Moving to the right-hand side of
option C. Here we have meters per second
squared, the units of 𝑔, divided by kilograms per cubic meter, the units of 𝜌,
multiplied by meters, the units of height. A meter divided by meters cubed is
equal to one over meters squared. And then, if we multiply top and
bottom of this fraction by the inverse of the denominator, in other words multiply
it by meter squared per kilogram, then the meter squared per kilogram, the
denominator, cancels out with kilograms per meter squared. We’re left with a final result of
meters cubed per kilogram second squared, also not equal to the units of
pressure. So we cross option C off our
list.
Looking at the right side of
equation D. Here we have units of kilograms per
cubic meter multiplied by meters per second squared multiplied by meters.
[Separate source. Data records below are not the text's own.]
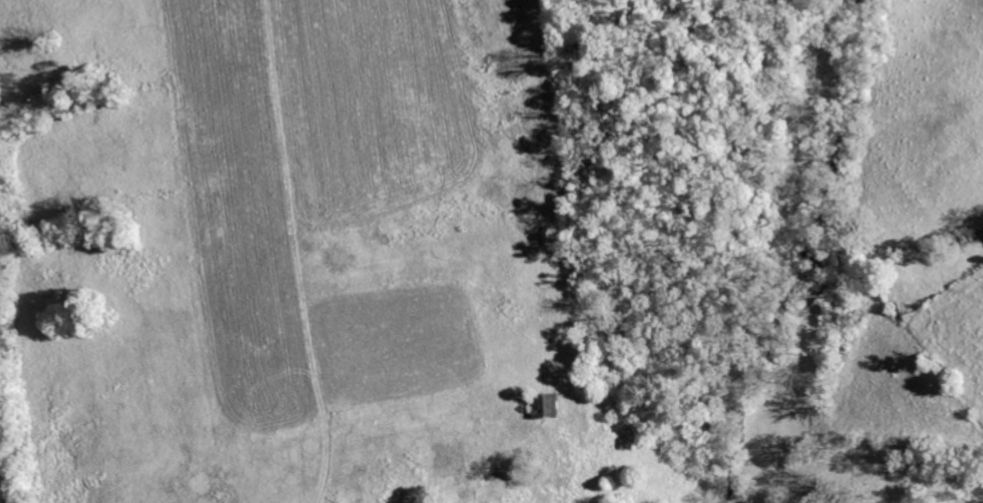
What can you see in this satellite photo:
building: (546, 406)
road: (3, 468)

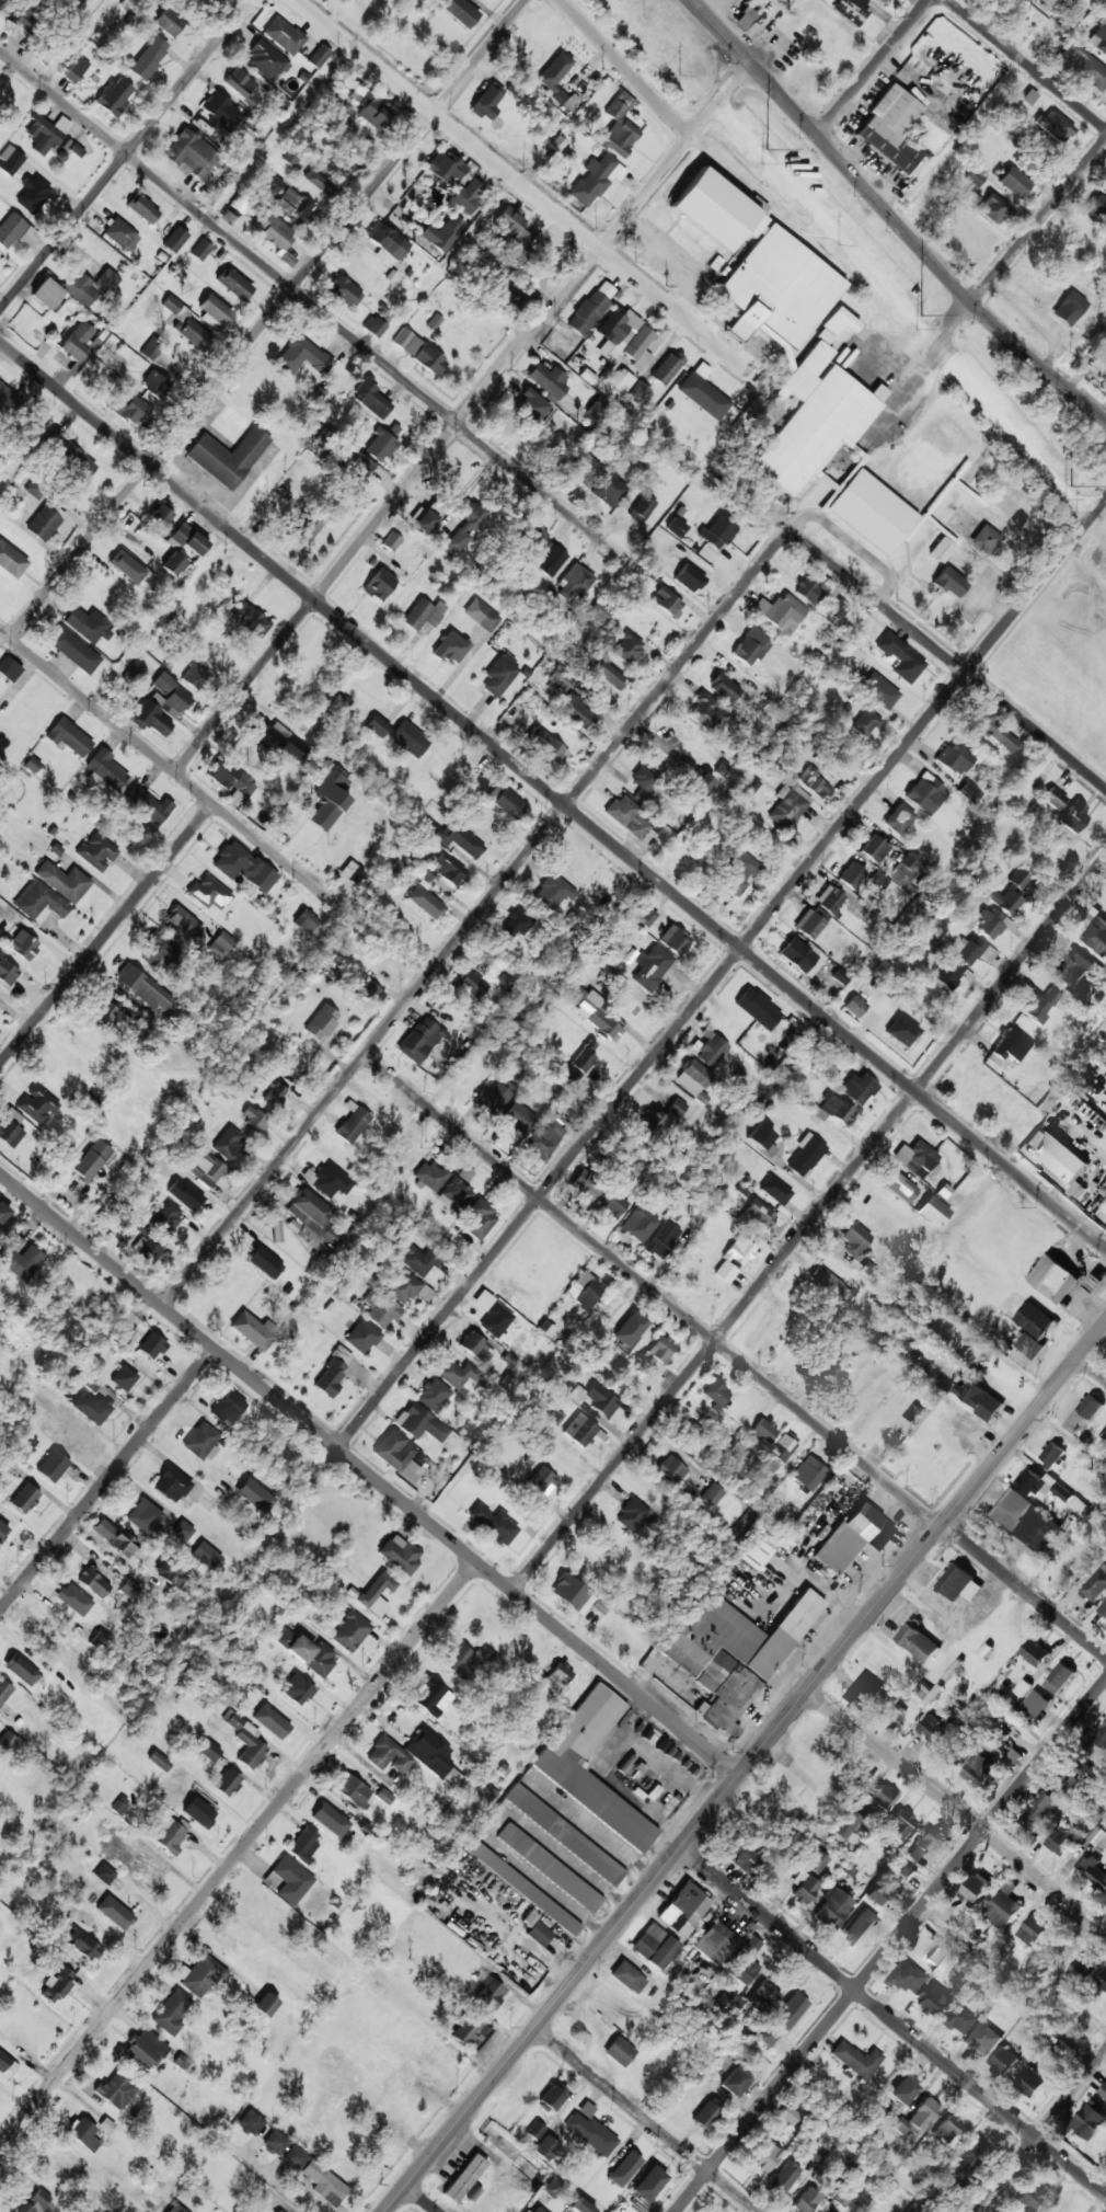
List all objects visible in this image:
building: (202, 0)
building: (882, 1)
building: (851, 10)
building: (460, 11)
building: (25, 15)
building: (744, 18)
building: (169, 25)
building: (283, 36)
building: (1098, 40)
building: (319, 56)
building: (149, 58)
building: (266, 61)
road: (1027, 64)
road: (626, 68)
road: (872, 68)
building: (1086, 69)
building: (76, 70)
building: (554, 71)
building: (239, 83)
building: (114, 96)
building: (1029, 97)
building: (624, 99)
building: (487, 102)
building: (221, 113)
building: (374, 114)
building: (1055, 126)
building: (890, 128)
building: (618, 131)
building: (47, 134)
power tower: (766, 151)
building: (192, 154)
road: (125, 155)
building: (10, 161)
building: (444, 168)
building: (974, 178)
building: (596, 179)
building: (317, 181)
building: (1014, 182)
building: (1104, 184)
road: (531, 192)
building: (31, 193)
building: (469, 196)
building: (241, 202)
building: (294, 207)
building: (1098, 207)
building: (143, 209)
building: (993, 209)
building: (716, 211)
road: (891, 216)
road: (1039, 223)
building: (511, 226)
building: (11, 230)
building: (274, 233)
building: (442, 234)
building: (121, 235)
building: (175, 240)
building: (386, 244)
building: (200, 250)
building: (516, 252)
building: (234, 284)
building: (90, 286)
building: (778, 290)
building: (344, 291)
building: (47, 294)
road: (300, 297)
building: (591, 308)
building: (1069, 309)
building: (213, 311)
power tower: (919, 316)
road: (269, 319)
building: (374, 326)
building: (616, 333)
building: (194, 335)
building: (80, 343)
building: (638, 349)
building: (419, 352)
building: (302, 357)
building: (666, 369)
building: (547, 380)
building: (621, 380)
building: (155, 385)
building: (639, 392)
building: (703, 393)
building: (8, 398)
building: (372, 400)
building: (529, 406)
building: (131, 410)
building: (816, 413)
road: (463, 418)
building: (957, 435)
building: (380, 446)
building: (68, 454)
building: (227, 457)
building: (583, 468)
building: (922, 468)
building: (35, 488)
building: (609, 489)
power tower: (1073, 489)
building: (641, 509)
building: (871, 512)
building: (160, 515)
building: (1015, 515)
building: (425, 522)
building: (43, 524)
building: (466, 525)
building: (676, 527)
building: (307, 528)
building: (717, 532)
building: (534, 535)
building: (187, 539)
building: (985, 540)
building: (392, 541)
building: (943, 548)
building: (549, 559)
building: (11, 561)
building: (173, 564)
building: (127, 567)
building: (689, 578)
building: (576, 582)
building: (949, 583)
building: (379, 585)
building: (808, 592)
building: (666, 601)
building: (780, 610)
building: (424, 614)
building: (482, 615)
building: (251, 620)
building: (88, 626)
building: (750, 647)
building: (451, 648)
building: (628, 648)
building: (74, 650)
building: (900, 658)
road: (950, 660)
building: (9, 669)
building: (195, 674)
building: (500, 675)
building: (609, 675)
building: (560, 678)
building: (164, 683)
building: (723, 688)
building: (878, 691)
road: (88, 701)
building: (339, 703)
building: (162, 711)
building: (705, 711)
building: (576, 712)
building: (865, 723)
building: (377, 726)
building: (989, 732)
building: (68, 737)
building: (409, 739)
building: (276, 741)
building: (548, 747)
building: (955, 758)
building: (106, 769)
building: (721, 769)
building: (230, 781)
building: (643, 782)
building: (701, 783)
building: (814, 784)
road: (196, 789)
building: (969, 792)
road: (552, 794)
building: (925, 794)
building: (329, 797)
building: (1054, 799)
building: (505, 801)
building: (148, 805)
building: (787, 807)
building: (627, 816)
building: (1074, 818)
building: (899, 819)
building: (458, 840)
building: (875, 849)
building: (96, 852)
road: (279, 858)
building: (243, 867)
building: (448, 870)
building: (907, 870)
building: (738, 874)
building: (851, 876)
building: (63, 881)
building: (208, 893)
building: (551, 893)
building: (1009, 894)
building: (829, 899)
building: (39, 901)
building: (425, 901)
road: (476, 918)
building: (647, 918)
building: (184, 922)
building: (812, 922)
building: (307, 923)
building: (515, 924)
building: (992, 924)
road: (107, 935)
building: (1096, 935)
building: (674, 940)
building: (23, 945)
building: (219, 945)
building: (155, 950)
building: (972, 950)
building: (801, 956)
building: (651, 967)
building: (1074, 967)
building: (7, 971)
road: (720, 973)
building: (950, 973)
building: (840, 977)
building: (471, 985)
building: (141, 987)
building: (371, 993)
building: (575, 993)
building: (855, 1006)
building: (1040, 1006)
building: (757, 1008)
building: (106, 1015)
building: (601, 1019)
building: (322, 1022)
building: (902, 1031)
building: (420, 1040)
building: (1008, 1047)
building: (712, 1052)
building: (584, 1057)
building: (693, 1078)
building: (857, 1088)
building: (274, 1096)
building: (493, 1099)
building: (37, 1105)
building: (830, 1109)
building: (254, 1118)
building: (518, 1118)
building: (659, 1119)
building: (352, 1125)
building: (10, 1127)
building: (544, 1140)
building: (762, 1140)
building: (228, 1143)
building: (1057, 1154)
building: (805, 1155)
building: (917, 1160)
building: (91, 1161)
building: (204, 1168)
building: (430, 1174)
building: (328, 1180)
building: (586, 1186)
building: (899, 1186)
building: (775, 1191)
building: (184, 1195)
building: (454, 1195)
building: (612, 1206)
building: (1104, 1208)
building: (933, 1211)
building: (4, 1213)
building: (756, 1218)
building: (167, 1219)
building: (314, 1219)
building: (479, 1220)
building: (640, 1222)
road: (809, 1224)
building: (145, 1232)
building: (662, 1240)
building: (145, 1250)
building: (857, 1250)
building: (738, 1252)
building: (21, 1259)
building: (419, 1259)
building: (265, 1263)
building: (725, 1272)
building: (1055, 1279)
building: (1095, 1283)
building: (832, 1286)
building: (408, 1288)
building: (584, 1290)
road: (653, 1291)
building: (383, 1312)
building: (492, 1315)
building: (1035, 1320)
building: (630, 1329)
building: (252, 1330)
building: (362, 1337)
building: (1031, 1345)
building: (151, 1346)
building: (475, 1346)
road: (1092, 1367)
building: (807, 1371)
building: (332, 1373)
building: (457, 1374)
building: (124, 1378)
building: (715, 1393)
building: (434, 1396)
building: (589, 1396)
building: (978, 1399)
building: (94, 1405)
building: (228, 1409)
building: (1083, 1414)
building: (420, 1423)
building: (72, 1425)
building: (49, 1427)
building: (580, 1430)
building: (764, 1432)
building: (691, 1433)
building: (202, 1441)
building: (782, 1449)
building: (1052, 1454)
building: (397, 1455)
building: (52, 1466)
building: (671, 1469)
building: (808, 1473)
road: (369, 1474)
road: (106, 1479)
building: (541, 1480)
building: (171, 1485)
building: (1041, 1485)
building: (711, 1495)
building: (254, 1496)
building: (24, 1499)
building: (144, 1516)
building: (633, 1516)
building: (1029, 1522)
building: (493, 1524)
building: (182, 1529)
building: (5, 1530)
building: (114, 1537)
building: (852, 1538)
building: (757, 1546)
building: (399, 1554)
building: (206, 1555)
building: (171, 1575)
building: (94, 1583)
building: (122, 1583)
building: (959, 1583)
building: (1095, 1585)
road: (1023, 1591)
building: (377, 1594)
building: (572, 1594)
building: (74, 1600)
building: (351, 1632)
building: (101, 1639)
building: (918, 1641)
building: (307, 1652)
building: (732, 1652)
building: (1036, 1652)
building: (468, 1660)
building: (21, 1670)
building: (560, 1675)
building: (1059, 1678)
building: (297, 1690)
building: (4, 1691)
building: (863, 1692)
building: (432, 1697)
building: (1036, 1703)
building: (235, 1722)
building: (271, 1722)
building: (934, 1732)
building: (578, 1737)
building: (1102, 1738)
building: (7, 1741)
building: (250, 1747)
building: (210, 1752)
building: (429, 1753)
building: (389, 1756)
building: (158, 1761)
road: (746, 1767)
building: (980, 1769)
building: (453, 1780)
building: (227, 1782)
building: (353, 1791)
building: (486, 1791)
building: (384, 1796)
building: (883, 1797)
building: (1039, 1810)
road: (956, 1812)
building: (330, 1820)
building: (899, 1824)
building: (846, 1825)
building: (564, 1835)
building: (170, 1836)
building: (1100, 1836)
building: (1063, 1840)
building: (304, 1844)
building: (923, 1845)
road: (238, 1856)
building: (743, 1858)
building: (815, 1861)
building: (550, 1869)
building: (1092, 1870)
building: (906, 1871)
building: (105, 1873)
building: (145, 1873)
building: (288, 1881)
building: (522, 1887)
building: (802, 1887)
building: (976, 1889)
building: (684, 1907)
building: (1004, 1907)
building: (831, 1908)
building: (114, 1913)
building: (860, 1918)
building: (1033, 1930)
building: (539, 1934)
building: (719, 1938)
building: (82, 1945)
building: (654, 1946)
road: (891, 1946)
building: (936, 1954)
building: (744, 1962)
building: (1081, 1970)
building: (200, 1975)
building: (628, 1977)
building: (907, 1978)
building: (1103, 1981)
building: (57, 1984)
building: (489, 1994)
building: (930, 1999)
building: (755, 2000)
building: (265, 2005)
building: (789, 2011)
building: (171, 2013)
building: (957, 2020)
road: (893, 2021)
building: (471, 2028)
building: (767, 2036)
building: (983, 2039)
building: (145, 2049)
building: (1060, 2049)
building: (619, 2052)
building: (856, 2059)
building: (1002, 2059)
building: (722, 2062)
building: (7, 2064)
building: (734, 2082)
building: (1031, 2082)
building: (116, 2090)
building: (903, 2090)
building: (1103, 2090)
building: (554, 2096)
building: (586, 2110)
building: (707, 2114)
building: (789, 2115)
building: (918, 2117)
road: (647, 2120)
building: (1090, 2121)
building: (251, 2122)
building: (948, 2128)
road: (1039, 2129)
building: (535, 2131)
building: (591, 2134)
building: (84, 2135)
building: (276, 2142)
building: (545, 2148)
building: (764, 2156)
building: (295, 2158)
building: (968, 2160)
building: (624, 2169)
building: (785, 2176)
building: (653, 2177)
building: (464, 2178)
building: (322, 2181)
road: (422, 2199)
building: (1029, 2199)
building: (807, 2201)
building: (25, 2203)
building: (581, 2206)
building: (537, 2210)
building: (277, 2211)
building: (525, 2211)
building: (626, 2211)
Combining all these factors of
meters, we get a result of kilograms per meter second squared. And we see that this is a match for
the units of pressure. So let’s put a star by option
D. And we’ll keep that in mind as a
possible answer choice.
Looking finally at the right-hand
side of option E. Here we have units of meters
divided by kilograms per cubic meter multiplied by meters per second squared. This denominator simplifies to
kilograms per meter squared second squared. And if we multiply both top and
bottom by meters squared second squared, this term cancels out in our denominator,
leaving us with meters cubed second squared per kilogram. We see this is not a match for the
units of pressure. And therefore, option E is off the
table. And this means that option D is our
answer. The pressure exerted by a fluid is
equal to the density of that fluid multiplied by 𝑔 multiplied by ℎ.